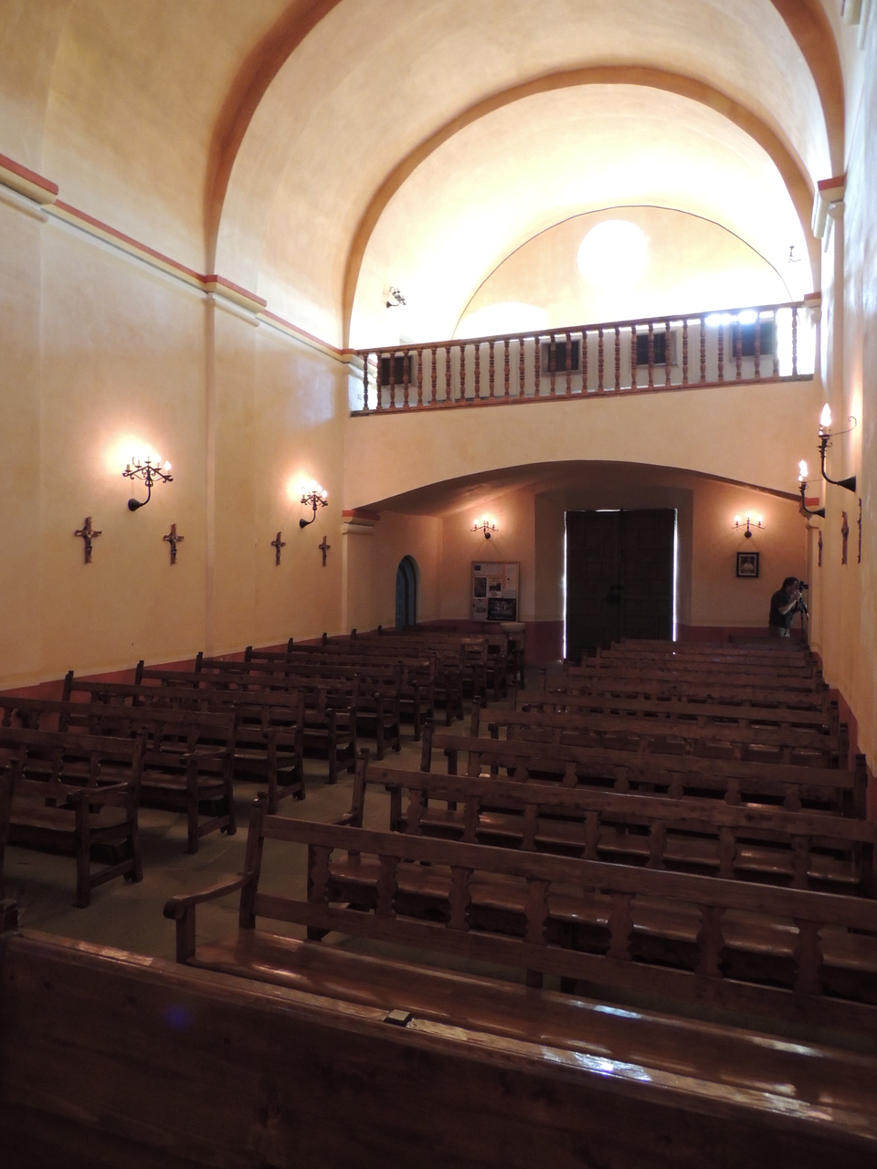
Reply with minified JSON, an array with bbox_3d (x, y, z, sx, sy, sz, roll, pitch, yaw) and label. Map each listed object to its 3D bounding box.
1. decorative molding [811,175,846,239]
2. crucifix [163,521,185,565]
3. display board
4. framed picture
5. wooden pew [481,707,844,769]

_PROBLEM DESCRIPTION:_ Present every line of the data above as a numbered list, skipping blank lines and omitting the picture.

_OUTPUT BELOW:_
1. Reply with minified JSON, an array with bbox_3d (x, y, z, sx, sy, sz, roll, pitch, yaw) and label. Map each listed object to its 3D bounding box.
2. 1. decorative molding [811,175,846,239]
3. 2. crucifix [163,521,185,565]
4. 3. display board
5. 4. framed picture
6. 5. wooden pew [481,707,844,769]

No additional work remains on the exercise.